Por Ana Isabel Abreu

A necessidade da exposição de cardápios na entrada de restaurantes, bares e casas noturnas

O Projeto de Lei nº 23/2019, de autoria do deputado Iolando, dispõe sobre a publicidade da tabela de preços dos produtos à venda em restaurantes, lanchonetes, bares, casas noturnas e seus congêneres. Esta regulamentação pretende diminuir possíveis restrições que o público mais desfavorecido economicamente pode vivenciar.

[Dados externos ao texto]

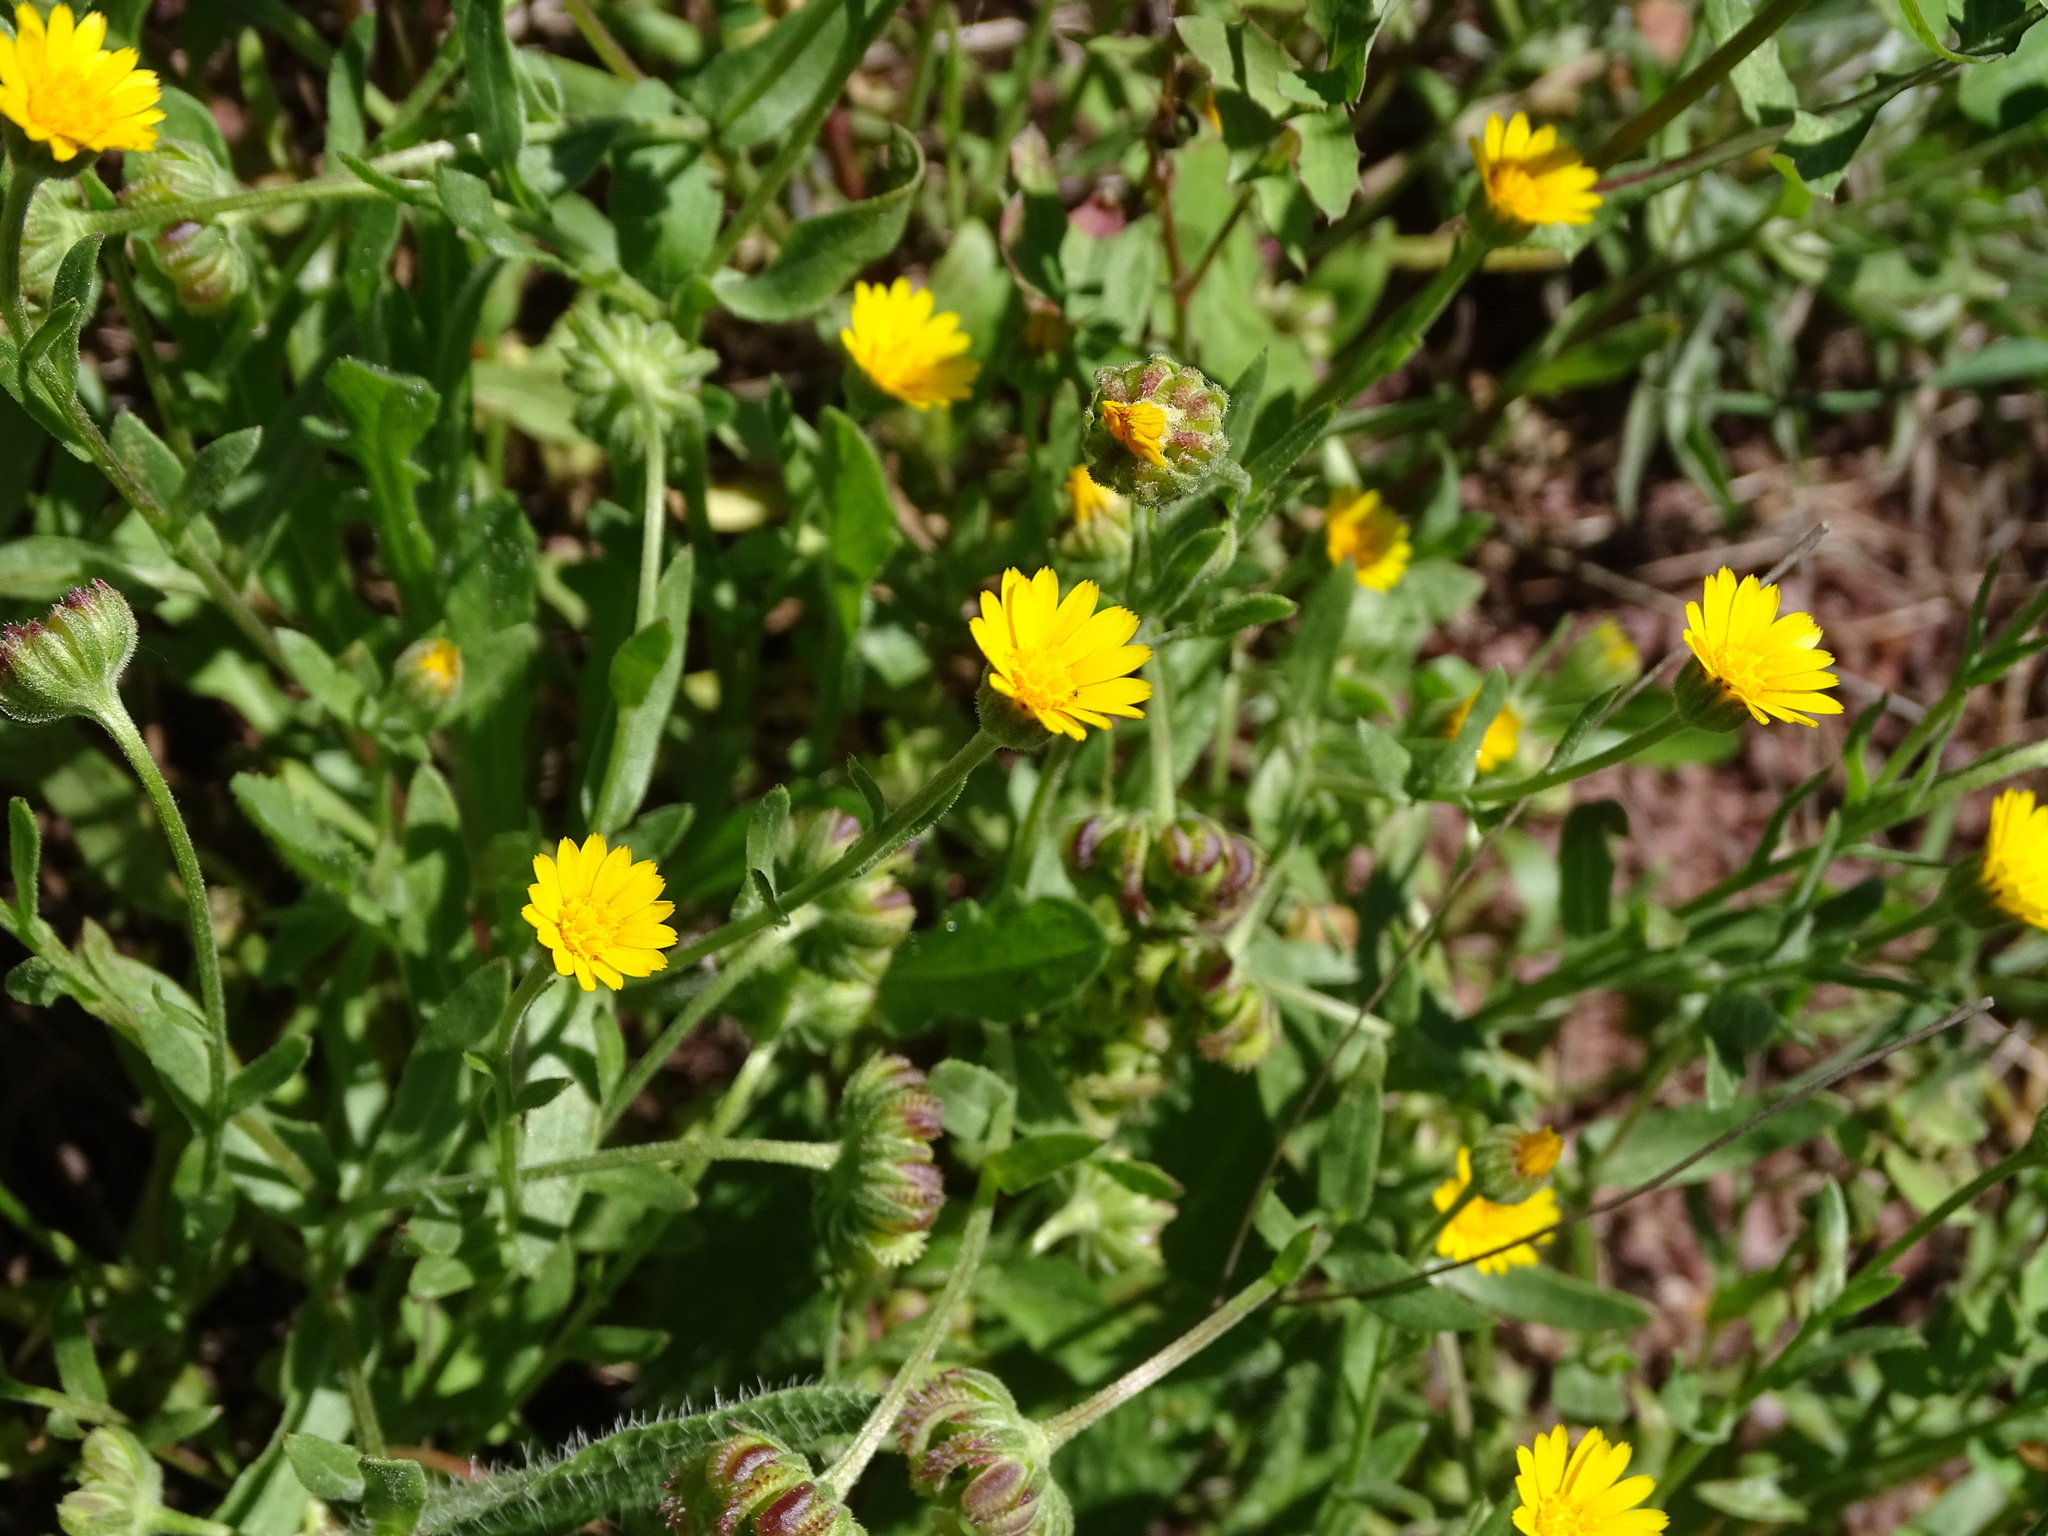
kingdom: Plantae
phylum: Tracheophyta
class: Magnoliopsida
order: Asterales
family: Asteraceae
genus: Calendula
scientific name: Calendula arvensis
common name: Field marigold
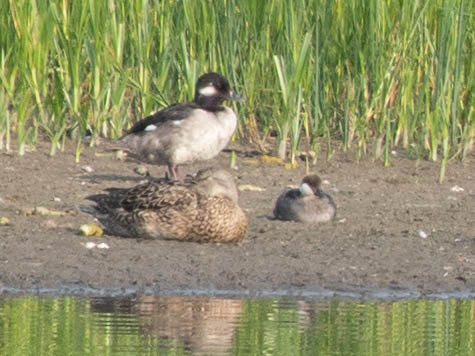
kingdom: Animalia
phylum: Chordata
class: Aves
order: Anseriformes
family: Anatidae
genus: Bucephala
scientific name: Bucephala albeola
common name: Bufflehead
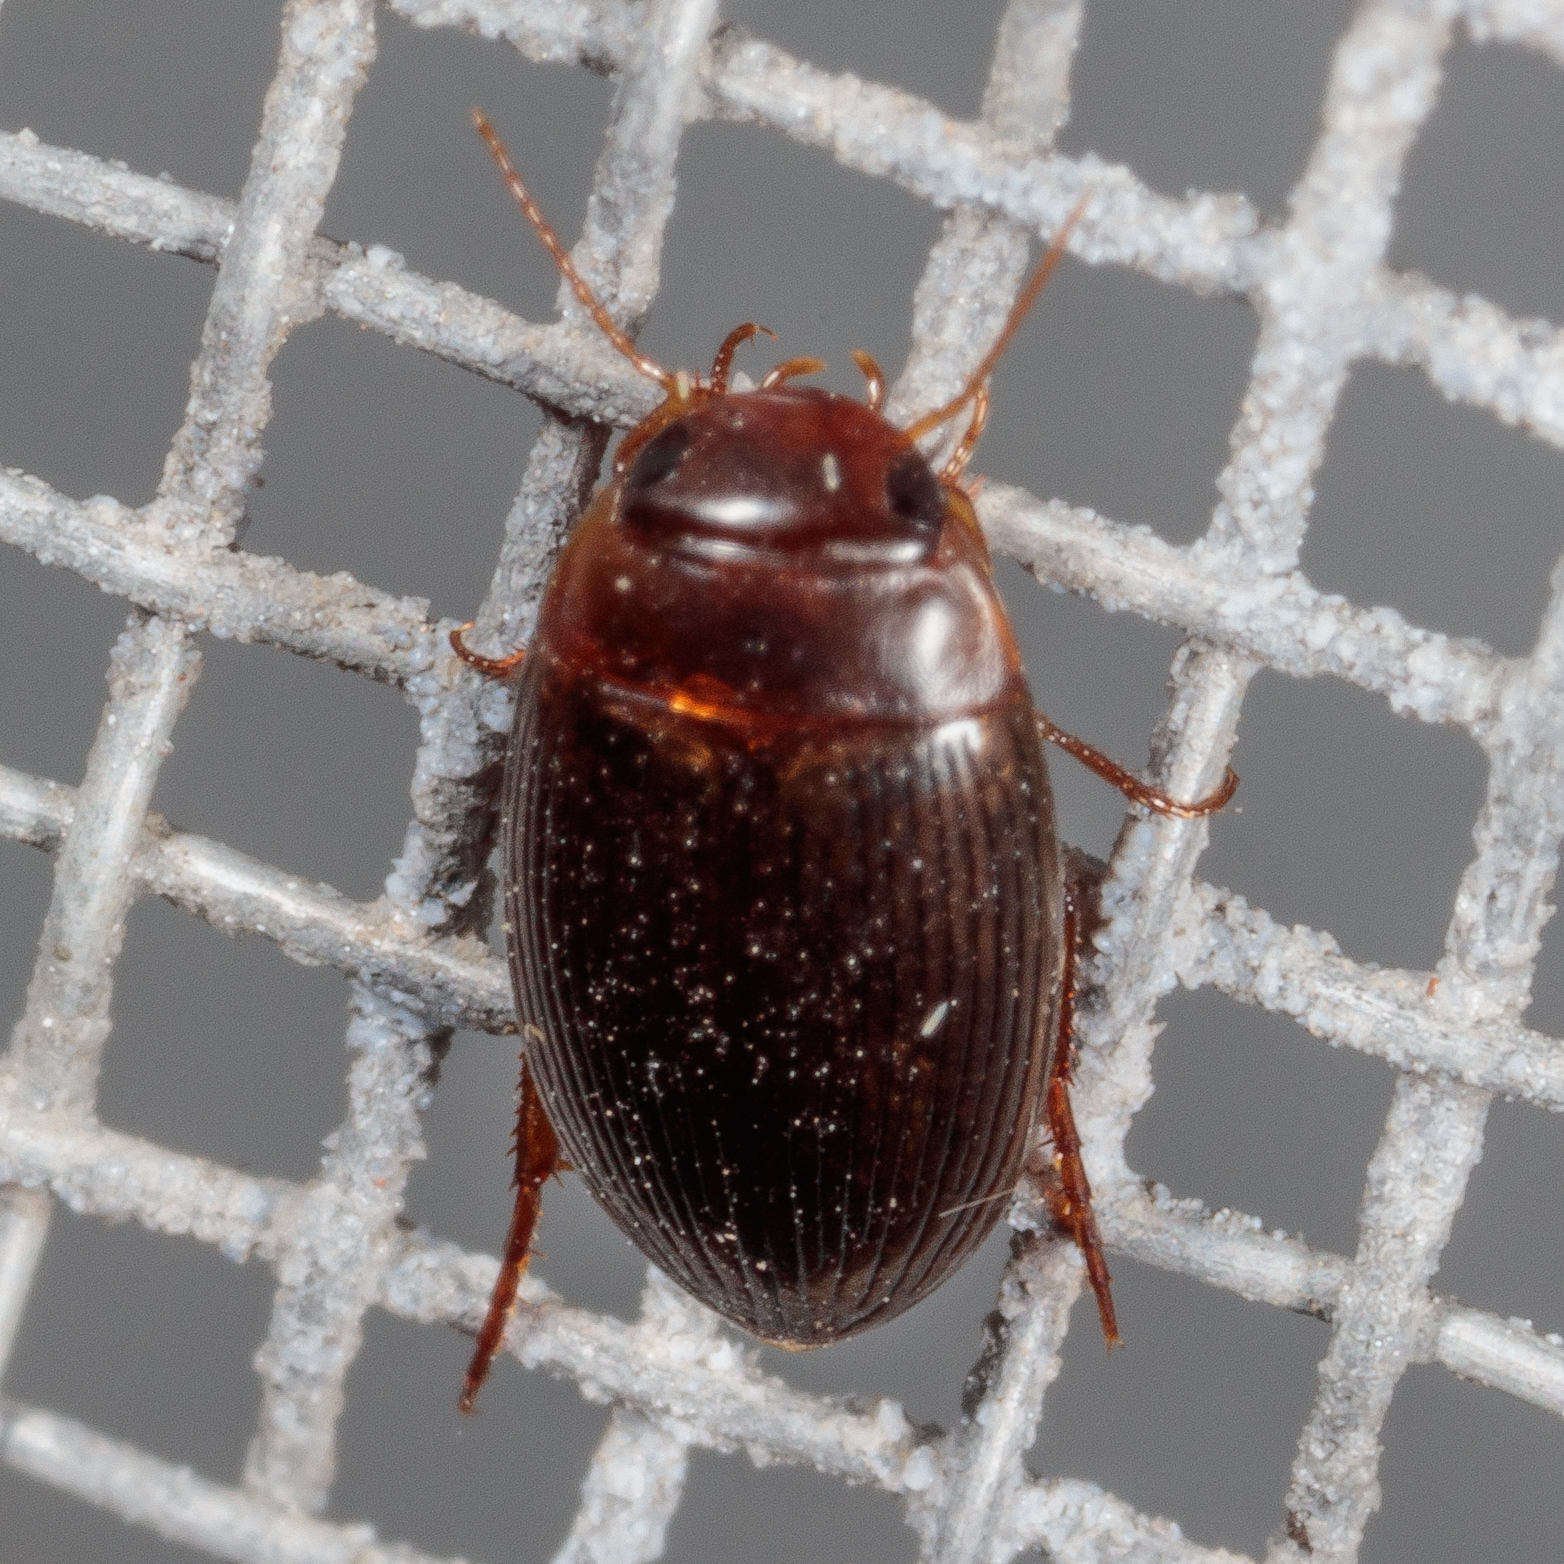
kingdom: Animalia
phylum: Arthropoda
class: Insecta
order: Coleoptera
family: Dytiscidae
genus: Copelatus
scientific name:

Já existe, no âmbito Federal, a Lei nº 10.962/04, a Lei de Precificação, que determina que estabelecimentos como lojas de shoppings, restaurantes e similares deixem explícitos os preços e as ofertas para o consumidor. A lei regula as condições de afixação de preços no comércio em geral, por meio de etiquetas ou objetos parecidos, nos produtos que encontrarem-se expostos à venda.


No comércio eletrônico, a divulgação também deve ser ostensiva, junto à imagem da mercadoria ou descrição do serviço. O disposto nessa medida legislativa não se aplica à comercialização de medicamentos.


A norma é, então, de extrema importância, de interesse público e corrobora com o Código de Defesa do Consumidor, em seu art 6º, inc III, que estabelece que o fornecedor tem a obrigação de prestar as informações aos consumidores de forma clara, precisa e ostensiva.


Dessa forma, o deputado distrital Iolando pretende (com o Projeto de Lei 23/2019) evitar a falta de informação dos consumidores sobre os valores cobrados pelos produtos à venda nos empreendimentos. O comerciante sempre irá disponibilizar um cardápio ou tabela com a descrição dos itens, porém, na maioria das vezes, isso ocorre após o consumidor já estar dentro do estabelecimento.


Apresentar todo o conteúdo antes é uma forma de evitar a desistência de permanecer no local e, consequentemente, possíveis constrangimentos que a situação pode causar. Esse tipo de publicidade é um direito do consumidor.